Expected weighted L2 hit rates: 17.0 percent baseline against 16.3 percent at k=1024, a delta of 0.71 percentage points (which is the finding that refutes cache-fit).

5. Outputs to commit

docs/figures/paper-a/ncu/summary.csv
docs/figures/paper-a/ncu/summary.json
docs/figures/paper-a/ncu/baseline_raw.txt
docs/figures/paper-a/ncu/k1024_raw.txt
The whitepaper pack under benchmarks/whitepaper_pack_*.

Tolerances

Throughput: plus or minus 5 percent to absorb GPU clock variance.
Perplexity: deterministic to four decimal places.
L2 hit rate: noise floor about 1 percentage point at the launch count above.

What can go wrong

Skipping the 30-second pre-run idle on a laptop will produce a false 50-60 percent retention reading. Always cool down.
Running with another GPU-bound process resident produces about 3.5 percent throughput contamination on both arms (this was the Paper B MCR contamination, but it applies to A as well).
If ncu emits empty CSV the most likely cause is a stale CUDA driver. Update to 552 or later.

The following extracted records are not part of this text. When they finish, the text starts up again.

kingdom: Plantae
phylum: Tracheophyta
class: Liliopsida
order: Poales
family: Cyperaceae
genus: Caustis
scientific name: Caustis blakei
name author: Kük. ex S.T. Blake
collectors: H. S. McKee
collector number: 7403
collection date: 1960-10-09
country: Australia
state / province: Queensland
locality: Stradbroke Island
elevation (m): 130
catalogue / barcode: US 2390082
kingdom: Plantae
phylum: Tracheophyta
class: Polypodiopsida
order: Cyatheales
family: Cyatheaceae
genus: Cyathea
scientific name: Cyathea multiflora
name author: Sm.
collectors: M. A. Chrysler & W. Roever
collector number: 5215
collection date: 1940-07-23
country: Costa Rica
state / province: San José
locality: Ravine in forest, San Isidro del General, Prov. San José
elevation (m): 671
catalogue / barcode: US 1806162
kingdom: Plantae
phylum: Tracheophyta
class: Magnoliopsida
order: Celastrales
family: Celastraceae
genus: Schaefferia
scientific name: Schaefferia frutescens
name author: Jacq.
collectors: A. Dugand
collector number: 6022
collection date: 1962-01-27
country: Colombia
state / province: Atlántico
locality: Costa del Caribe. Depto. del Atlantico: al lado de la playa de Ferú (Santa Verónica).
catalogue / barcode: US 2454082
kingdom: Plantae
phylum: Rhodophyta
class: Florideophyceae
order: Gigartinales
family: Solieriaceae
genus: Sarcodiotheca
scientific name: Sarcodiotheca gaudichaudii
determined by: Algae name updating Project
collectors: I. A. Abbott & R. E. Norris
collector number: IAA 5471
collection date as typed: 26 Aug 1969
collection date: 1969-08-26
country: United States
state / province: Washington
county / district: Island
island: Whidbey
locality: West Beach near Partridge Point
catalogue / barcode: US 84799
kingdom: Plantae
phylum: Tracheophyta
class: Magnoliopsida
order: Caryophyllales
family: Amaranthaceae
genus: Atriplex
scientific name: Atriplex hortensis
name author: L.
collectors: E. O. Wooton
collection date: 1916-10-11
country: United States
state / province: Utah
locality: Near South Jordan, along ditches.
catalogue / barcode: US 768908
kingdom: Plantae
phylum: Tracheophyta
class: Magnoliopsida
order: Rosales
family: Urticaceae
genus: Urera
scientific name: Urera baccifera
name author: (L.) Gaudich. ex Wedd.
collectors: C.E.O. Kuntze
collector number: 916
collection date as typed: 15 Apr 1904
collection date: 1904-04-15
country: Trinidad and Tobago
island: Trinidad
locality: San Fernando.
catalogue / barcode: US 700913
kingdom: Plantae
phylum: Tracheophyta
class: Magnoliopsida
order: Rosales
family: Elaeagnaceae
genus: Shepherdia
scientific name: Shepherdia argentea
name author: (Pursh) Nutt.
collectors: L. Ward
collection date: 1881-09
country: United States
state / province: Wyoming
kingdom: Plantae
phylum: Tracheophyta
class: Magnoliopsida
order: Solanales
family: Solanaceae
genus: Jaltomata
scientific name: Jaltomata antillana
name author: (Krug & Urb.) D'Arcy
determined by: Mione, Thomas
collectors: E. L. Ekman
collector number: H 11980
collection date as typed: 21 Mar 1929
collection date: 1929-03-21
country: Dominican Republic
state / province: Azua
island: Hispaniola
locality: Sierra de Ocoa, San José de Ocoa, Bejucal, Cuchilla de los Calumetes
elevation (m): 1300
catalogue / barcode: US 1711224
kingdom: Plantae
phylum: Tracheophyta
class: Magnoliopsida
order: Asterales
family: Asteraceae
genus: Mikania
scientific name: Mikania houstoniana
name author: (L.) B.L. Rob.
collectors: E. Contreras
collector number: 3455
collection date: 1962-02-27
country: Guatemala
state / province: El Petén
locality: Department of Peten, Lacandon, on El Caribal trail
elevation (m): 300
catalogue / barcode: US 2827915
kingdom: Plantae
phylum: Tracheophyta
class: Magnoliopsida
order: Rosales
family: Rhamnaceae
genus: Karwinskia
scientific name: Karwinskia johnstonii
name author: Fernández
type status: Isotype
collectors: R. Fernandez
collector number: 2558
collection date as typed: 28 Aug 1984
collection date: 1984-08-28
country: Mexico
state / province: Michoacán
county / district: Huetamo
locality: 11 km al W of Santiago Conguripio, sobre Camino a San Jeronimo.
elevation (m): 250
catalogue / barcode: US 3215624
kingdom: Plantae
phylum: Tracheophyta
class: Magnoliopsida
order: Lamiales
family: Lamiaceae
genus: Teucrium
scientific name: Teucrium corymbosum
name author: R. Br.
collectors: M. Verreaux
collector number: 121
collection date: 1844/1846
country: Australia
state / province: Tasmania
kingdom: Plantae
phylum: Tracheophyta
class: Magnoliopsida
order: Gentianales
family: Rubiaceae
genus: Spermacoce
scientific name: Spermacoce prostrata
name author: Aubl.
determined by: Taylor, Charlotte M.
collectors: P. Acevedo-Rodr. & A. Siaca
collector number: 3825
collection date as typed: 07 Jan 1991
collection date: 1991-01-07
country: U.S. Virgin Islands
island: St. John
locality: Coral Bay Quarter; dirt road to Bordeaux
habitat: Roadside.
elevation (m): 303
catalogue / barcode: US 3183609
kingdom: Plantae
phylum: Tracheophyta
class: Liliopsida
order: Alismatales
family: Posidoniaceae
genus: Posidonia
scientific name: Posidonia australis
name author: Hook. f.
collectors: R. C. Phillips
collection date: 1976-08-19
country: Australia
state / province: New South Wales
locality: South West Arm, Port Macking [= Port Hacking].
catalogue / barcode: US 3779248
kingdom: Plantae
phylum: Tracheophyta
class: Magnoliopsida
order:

Pre-built W_proj caches (skip calibration)

First-run calibration (~90 s on Ryzen 9 7940HS) can be skipped by downloading a pre-computed ott_wproj_cache_*.bin from the HyperTensor GitHub Releases page. Each release is keyed by (base model, quantisation, rank k) and includes the SHA256, exact base-model commit, and resource requirements. Browse them on the Models & caches tab.

# Headline configuration (k=1536)
gh release download wproj-cache-2405A3B6 \
  --repo NagusameCS/HyperTensor \
  --pattern 'ott_wproj_cache_*.bin'

# Verify checksum (matches the release page)
Get-FileHash ott_wproj_cache_*.bin -Algorithm SHA256

# Place next to the GGUF and run; the runtime auto-detects.
.\build_host\geodessical.exe `
  --model models\Meta-Llama-3.1-8B-Instruct-Q4_K_M.gguf `
  --axex-compress --axex-attn-only --axex-weight-pca `
  --axex-compress-rank 1536 --tokens 64 --prompt "..."

See docs/data/release_manifest.json for the full machine-readable manifest of available caches and their resource requirements.